True, one reason Bengal hasn’t pulled the ‘more jobs for locals’ rabbit out of the hat is that it doesn’t have a serious unemployment problem. Haryana — which kicked things off in earnest by notifying the Haryana State Employment of Local Candidates Act, 2020 on March 2 that reserves 75% new jobs in private companies with a salary below Rs 50,000 a month for local candidates (‘domiciled in the state of Haryana’) for a period of ten years – is on top of the unemployment league. According to February 2021 Centre for Monitoring Economy (CMIE) data, Haryana has a 26.4% unemployment rate, well above the national average of 6.9%.
Bengal’s 6.2% is politically hunky dory. Also, to talk about any need to protect locals from ‘outsiders taking jobs’ – except ‘outsiders’ wishing to open shop to rule the state — would be an admission of policy failure with popular repercussions at a time when BJP is presenting itself as the harbinger of a Bengal Renaissance.
But policy failure compounding policy failure is what ‘quotas for locals’ will amount to. It is, however, an easy thing to sell. How hard is it to sell people that you’re out of a job, or don’t have a better job, because someone from another state has taken it — and not because you may not be very good at doing it yourself? Think Brexit. Think H-1B visa clampdowns. It’s the oldest trick in the book.
Jharkhand’s JMM government is reportedly following Haryana by notifying its own ‘local quota’ policy — reservation of 75% private sector jobs up to a salary of Rs 30,000 a month for locals. In poll-bound Tamil Nadu, DMK has stated in its manifesto — as the Jannayak Jana Party (JJP), partner of the BJP-led ruling alliance in Haryana, as well as the ruling JMM in Jharkhand stated in their manifestos before the 2019 polls in those two states — that it will bring in quotas for locals for both private and public sector jobs if elected.
There’s a keen irony that after Covid lockdowns last year, Manohar Lal Khattar had appealed to migrant workers not to leave Haryana. More to the point, the notion of hordes rushing in from another is a bogey. According to the 2011 census, interstate migrants in the urban workforce in 2001-11 formed a national average of about 8%, much migration actually being intra-state.
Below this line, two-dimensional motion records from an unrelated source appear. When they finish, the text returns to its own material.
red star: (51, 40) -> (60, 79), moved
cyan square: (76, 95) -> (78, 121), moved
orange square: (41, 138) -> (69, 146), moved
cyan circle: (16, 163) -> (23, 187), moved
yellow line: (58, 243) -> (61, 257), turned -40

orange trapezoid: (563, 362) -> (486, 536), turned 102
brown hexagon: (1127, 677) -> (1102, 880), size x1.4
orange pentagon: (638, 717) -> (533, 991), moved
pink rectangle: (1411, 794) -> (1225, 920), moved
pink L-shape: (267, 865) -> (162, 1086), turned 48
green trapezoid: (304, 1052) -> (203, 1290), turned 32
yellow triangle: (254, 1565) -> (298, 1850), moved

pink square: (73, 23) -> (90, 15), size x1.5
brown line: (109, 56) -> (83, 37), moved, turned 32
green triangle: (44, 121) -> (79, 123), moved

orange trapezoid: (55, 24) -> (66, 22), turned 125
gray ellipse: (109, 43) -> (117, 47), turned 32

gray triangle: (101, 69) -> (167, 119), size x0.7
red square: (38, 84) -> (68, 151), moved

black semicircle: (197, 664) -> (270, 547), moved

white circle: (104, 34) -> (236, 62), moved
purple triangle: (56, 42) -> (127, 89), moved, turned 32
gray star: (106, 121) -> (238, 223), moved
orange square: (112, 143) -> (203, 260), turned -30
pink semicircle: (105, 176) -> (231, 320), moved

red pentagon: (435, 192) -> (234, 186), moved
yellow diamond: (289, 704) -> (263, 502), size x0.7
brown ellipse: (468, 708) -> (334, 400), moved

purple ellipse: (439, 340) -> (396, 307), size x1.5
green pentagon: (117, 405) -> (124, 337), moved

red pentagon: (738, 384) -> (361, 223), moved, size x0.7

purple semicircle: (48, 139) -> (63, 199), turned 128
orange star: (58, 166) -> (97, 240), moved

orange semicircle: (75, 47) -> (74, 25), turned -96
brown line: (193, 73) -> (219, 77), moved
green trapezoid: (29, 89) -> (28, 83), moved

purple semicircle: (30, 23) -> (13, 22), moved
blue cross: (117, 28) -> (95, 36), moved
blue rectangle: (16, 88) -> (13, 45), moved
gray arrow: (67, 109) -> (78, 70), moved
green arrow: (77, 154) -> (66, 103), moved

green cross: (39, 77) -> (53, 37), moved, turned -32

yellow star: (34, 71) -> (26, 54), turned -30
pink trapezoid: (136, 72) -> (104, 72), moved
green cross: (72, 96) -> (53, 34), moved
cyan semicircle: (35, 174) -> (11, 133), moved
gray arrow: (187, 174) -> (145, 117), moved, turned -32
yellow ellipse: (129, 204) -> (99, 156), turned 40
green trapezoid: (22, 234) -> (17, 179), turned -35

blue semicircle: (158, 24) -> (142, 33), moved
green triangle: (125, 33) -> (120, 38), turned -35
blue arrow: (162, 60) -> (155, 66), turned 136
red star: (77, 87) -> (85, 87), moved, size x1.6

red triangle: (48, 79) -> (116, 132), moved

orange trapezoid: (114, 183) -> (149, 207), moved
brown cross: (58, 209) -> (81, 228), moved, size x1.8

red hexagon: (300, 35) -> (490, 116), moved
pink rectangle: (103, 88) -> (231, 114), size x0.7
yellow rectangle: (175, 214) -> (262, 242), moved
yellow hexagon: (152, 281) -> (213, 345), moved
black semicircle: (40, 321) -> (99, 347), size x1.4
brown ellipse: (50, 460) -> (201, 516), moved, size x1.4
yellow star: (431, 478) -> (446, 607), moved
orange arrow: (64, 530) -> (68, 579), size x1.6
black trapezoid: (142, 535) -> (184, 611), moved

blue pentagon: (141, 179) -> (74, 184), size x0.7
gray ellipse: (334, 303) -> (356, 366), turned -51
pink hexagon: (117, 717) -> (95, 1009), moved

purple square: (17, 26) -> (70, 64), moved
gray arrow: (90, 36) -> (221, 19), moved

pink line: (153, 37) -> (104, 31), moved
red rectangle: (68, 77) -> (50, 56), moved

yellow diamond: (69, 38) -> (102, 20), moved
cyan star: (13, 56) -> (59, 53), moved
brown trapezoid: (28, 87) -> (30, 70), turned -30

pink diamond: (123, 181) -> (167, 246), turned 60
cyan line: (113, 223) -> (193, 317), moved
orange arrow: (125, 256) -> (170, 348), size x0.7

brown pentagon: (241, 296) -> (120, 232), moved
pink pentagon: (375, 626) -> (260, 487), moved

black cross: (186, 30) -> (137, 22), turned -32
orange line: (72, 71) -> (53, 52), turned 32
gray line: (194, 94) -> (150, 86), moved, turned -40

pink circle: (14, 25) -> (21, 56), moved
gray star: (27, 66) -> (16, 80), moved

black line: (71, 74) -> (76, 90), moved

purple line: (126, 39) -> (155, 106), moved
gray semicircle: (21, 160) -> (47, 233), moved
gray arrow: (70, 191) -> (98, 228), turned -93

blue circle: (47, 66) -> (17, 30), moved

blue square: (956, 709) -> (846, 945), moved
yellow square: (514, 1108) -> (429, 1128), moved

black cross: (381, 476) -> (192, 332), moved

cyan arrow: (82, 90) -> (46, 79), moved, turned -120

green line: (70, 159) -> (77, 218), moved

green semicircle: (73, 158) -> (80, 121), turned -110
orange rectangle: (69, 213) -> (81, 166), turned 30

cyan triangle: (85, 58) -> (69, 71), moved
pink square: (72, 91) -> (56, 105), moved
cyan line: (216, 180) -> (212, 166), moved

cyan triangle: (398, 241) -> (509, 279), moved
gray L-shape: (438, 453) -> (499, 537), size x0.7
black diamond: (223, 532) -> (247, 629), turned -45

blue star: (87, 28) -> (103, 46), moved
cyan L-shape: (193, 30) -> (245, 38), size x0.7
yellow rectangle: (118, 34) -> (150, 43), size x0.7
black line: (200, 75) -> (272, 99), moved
There needs to be more – not less – movement of workforce between states that lie, last heard, within undisputed territories of the Union of India. Reserving jobs for ‘locals’ blunts competitiveness and kills skill availability. The states peddling the ‘more jobs for locals’ snake oil charm are not just targeting construction workers and unskilled workers. Monthly salaries of Rs 20,000-40,000 means nurses, healthcare workers, teachers, white collar employees in the private sector. Allowing the criterion of geographical location (read: those on the voter list) to supersede merit and skill demolishes enterprise and anything remotely associated with quality.
What’s sauce for the golden goose of Silicon Valley is sauce for Gurugram gander – the sauce being the free flow of skilled labour, especially at a time when future skills are being defined. In 2018, Tata Consultancy Services won a class-action lawsuit alleging discrimination against ‘local’ non-South Asian workers in the US. The court ruling noted that ‘locals demonstrate far greater resistance to TCS’s universal requirement as an IT consulting business for employees to relocate if the best role for them required it’. So, if Haryana’s local populace does become the ‘go-to’ workforce for, say, auto design or genomics or selling biscuits, companies will rush in to hire them without the need for localisation laws being thrust from above.
Till that happens, another kind of localisation should be aggressively fostered. If the Covid pandemic reminded us the value of one thing, it’s the value of local enterprises — the vegetable trolley ‘downstairs’, the local liquor thek, the 5-km radius within which your food delivery apps deliver. Applying this nativism to have schools, medical centres, entertainment centres, libraries sprout near you according to demand will foster a genuinely able local workforce, in conjunction with constant skill transfer from ‘outside’.
At a time when intra-state movement of labour is being strengthened by measures such as ‘One Nation, One Ration Card’, and the spirit of a unified Indian market entailed in GST, quotas for locals goes dead against a freer market. One needn’t even have to pull out what the Constitution states to bolster equality of law irrespective of place of birth (Article 14), against discrimination in (public) employment (Article 15), and free movement to all Indian citizens across India (Article 19). The 2014 verdict of the ‘Charu Khurana vs Union of India’ case, in which a trade union debarred a worker as she had not lived in Maharashtra for ‘at least five years,’ is a handy precedent, though, to junk such ‘tukde tukde’ quotas.
For states to think like supreme soviets, imposing their command creakonomics on private companies, will only signal the flight of business, enterprise and capital, human capital included. Something that West Bengal is sorely familiar with.